Saved entries:
## BEGIN

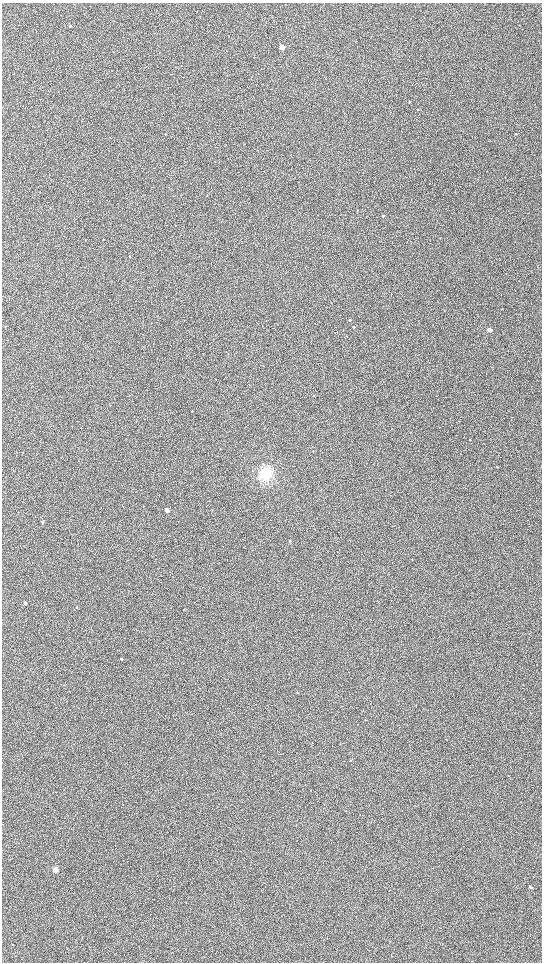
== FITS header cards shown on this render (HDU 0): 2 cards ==
NAXIS1  =                 1080 / length of data axis 1
NAXIS2  =                 1920 / length of data axis 2

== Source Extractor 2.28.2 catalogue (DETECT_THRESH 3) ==
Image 1080 x 1920 px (HDU 0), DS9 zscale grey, zoomed out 1/2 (1 PNG px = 2 x 2 image px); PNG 544 x 964 px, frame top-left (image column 1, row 1919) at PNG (2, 3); no overlay
Background 1140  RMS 160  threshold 471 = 3 sigma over >= 5 px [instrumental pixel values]
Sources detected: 31; all 31 listed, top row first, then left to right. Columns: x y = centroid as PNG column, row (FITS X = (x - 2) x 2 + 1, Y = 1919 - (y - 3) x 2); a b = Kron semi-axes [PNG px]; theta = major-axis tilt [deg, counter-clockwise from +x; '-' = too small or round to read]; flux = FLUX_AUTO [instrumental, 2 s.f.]
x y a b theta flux
70 25 3 2 - 38000
282 47 3 2 - 500000
409 102 2 2 - 14000
418 110 3 2 - 12000
165 134 2 2 - 11000
515 134 3 2 - 18000
357 210 2 2 - 16000
383 216 2 2 - 43000
175 225 2 2 - 10000
130 256 3 2 - 12000
350 320 2 2 - 24000
353 327 2 2 - 36000
489 330 3 2 - 250000
347 336 2 2 - 12000
313 396 2 2 - 10000
470 440 2 2 - 14000
313 452 2 2 - 13000
497 467 3 2 - 9900
266 474 11 11 - 580000
167 510 3 3 - 240000
42 522 3 3 - 31000
290 541 3 2 - 59000
25 603 3 3 - 71000
77 607 3 2 - 14000
121 659 3 2 - 27000
365 720 2 2 - 10000
350 761 2 2 - 15000
508 776 3 2 - 11000
55 870 3 2 - 530000
531 887 3 2 - 32000
12 944 2 2 - 18000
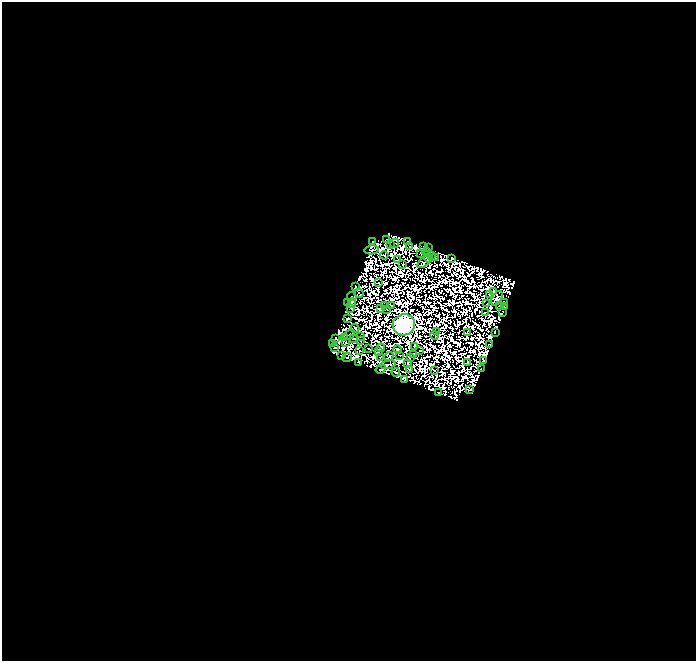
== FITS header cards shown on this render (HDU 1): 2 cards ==
NAXIS1  =                  694
NAXIS2  =                  659

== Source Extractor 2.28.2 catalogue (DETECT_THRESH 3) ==
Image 694 x 659 px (HDU 1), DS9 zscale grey, 1 PNG px = 1 image px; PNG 698 x 663 px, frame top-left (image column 1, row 659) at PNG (2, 2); each listed source drawn as its Kron ellipse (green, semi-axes under 4 px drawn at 4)
Background 0.044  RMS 7.3e-06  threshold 2.20e-05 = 3 sigma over >= 5 px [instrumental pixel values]
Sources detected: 167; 84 with non-positive FLUX_AUTO (blend fragments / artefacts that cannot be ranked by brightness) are neither listed nor drawn; the other 83 listed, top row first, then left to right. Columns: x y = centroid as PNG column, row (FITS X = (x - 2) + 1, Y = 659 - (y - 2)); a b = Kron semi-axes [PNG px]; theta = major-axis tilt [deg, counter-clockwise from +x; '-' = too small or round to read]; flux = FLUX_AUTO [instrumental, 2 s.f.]
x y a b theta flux
386 239 3 2 - 0.2
372 242 3 3 - 0.48
407 242 3 2 - 0.41
394 243 5 2 - 0.54
390 245 2 2 - 0.35
410 246 3 2 - 0.12
423 247 3 2 - 0.84
428 248 2 2 - 0.41
372 250 7 3 9 0.1
426 252 4 2 - 0.037
421 254 3 2 - 0.072
384 255 4 2 - 0.2
431 255 2 2 - 0.085
435 257 3 2 - 0.86
428 258 4 2 - 0.94
452 258 3 3 - 0.85
397 260 3 2 - 0.3
424 262 8 2 39 0.016
403 264 3 2 - 0.29
379 283 3 2 - 0.11
355 287 4 3 - 0.14
494 291 4 2 - 0.37
359 293 4 2 - 0.046
490 295 4 2 - 0.25
352 297 5 2 - 0.13
497 298 8 4 59 0.39
505 302 4 2 - 0.22
348 303 2 2 - 0.34
352 303 5 3 - 0.7
487 304 2 2 - 0.29
385 305 4 2 - 0.05
391 305 3 2 - 0.037
500 305 3 2 - 0.33
504 307 3 2 - 0.87
351 308 3 2 - 0.18
380 309 4 3 - 0.29
386 309 3 2 - 0.15
503 312 3 2 - 0.25
485 313 3 2 - 0.56
347 319 3 2 - 0.24
404 325 11 10 - 1400
355 328 4 2 - 0.35
436 331 2 2 - 0.21
495 332 3 2 - 0.55
467 333 4 3 - 0.44
349 335 6 2 30 0.93
435 335 4 2 - 0.27
345 337 3 2 - 0.19
361 337 2 2 - 0.14
335 339 4 3 - 1.2
353 339 3 2 - 0.16
361 340 2 2 - 0.079
346 342 2 2 - 0.21
333 343 2 2 - 0.36
490 344 3 2 - 0.81
414 346 4 2 - 0.2
335 347 2 2 - 0.98
368 348 3 2 - 0.32
381 348 4 3 - 0.47
398 350 4 3 - 0.17
359 351 3 2 - 0.43
379 351 4 3 - 1.2
420 351 2 2 - 0.4
399 355 2 2 - 0.59
414 355 3 2 - 0.13
341 356 3 2 - 1.1
347 357 5 2 - 0.075
380 357 2 2 - 0.31
389 357 5 3 - 0.97
411 357 4 2 - 0.11
484 361 4 2 - 0.99
358 362 3 3 - 0.42
467 362 3 2 - 0.38
408 363 3 3 - 0.69
388 365 8 3 14 0.81
381 369 5 2 - 1.3
481 369 2 2 - 0.69
410 370 3 3 - 0.7
434 371 2 2 - 0.17
396 372 4 2 - 0.5
405 380 3 2 - 1
470 389 4 2 - 0.51
438 393 3 2 - 0.62
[84 non-positive-flux detections neither listed nor drawn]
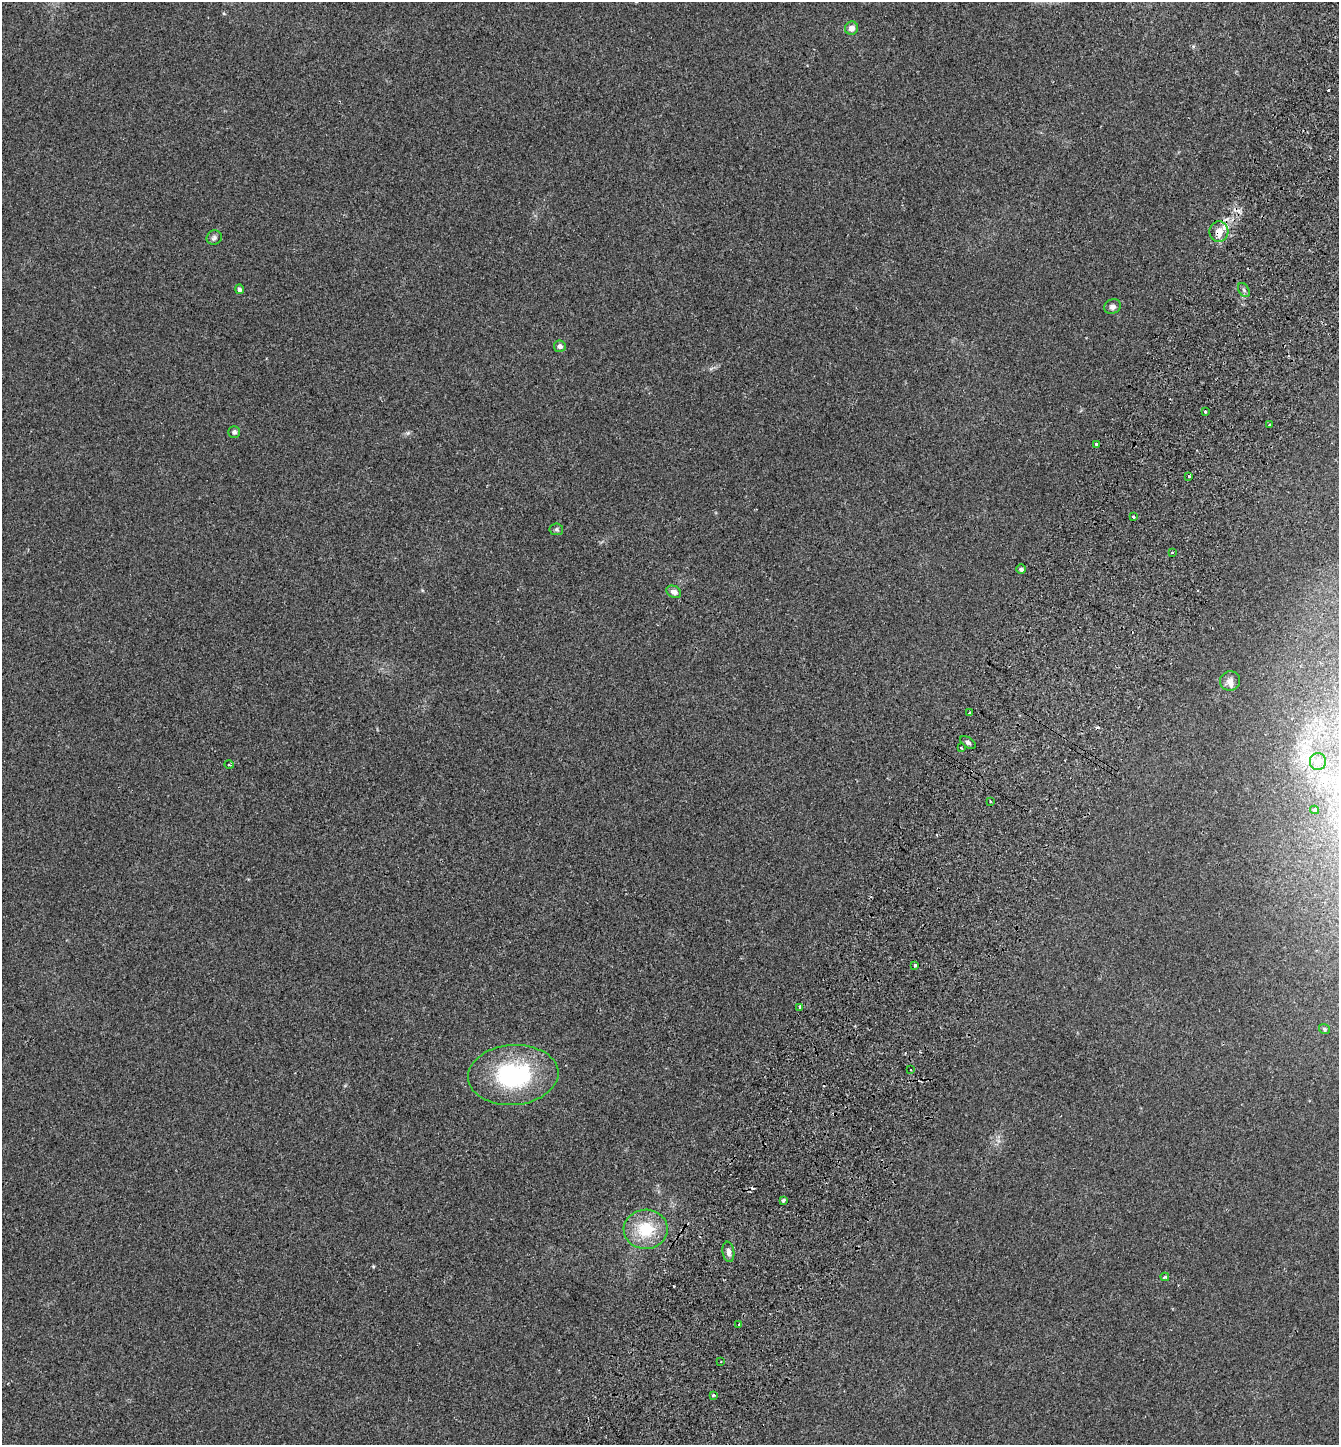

## END

• [DIRECTIONS]:
Copy out word for word everything from the start of the entries down to the line containing "data axis 2", both ends included. Leave the pictures out of your answer.

• [RESULT FOR THIS TASK]:
== FITS header cards shown on this render (HDU 0): 2 cards ==
NAXIS1  =                 1080 / length of data axis 1
NAXIS2  =                 1920 / length of data axis 2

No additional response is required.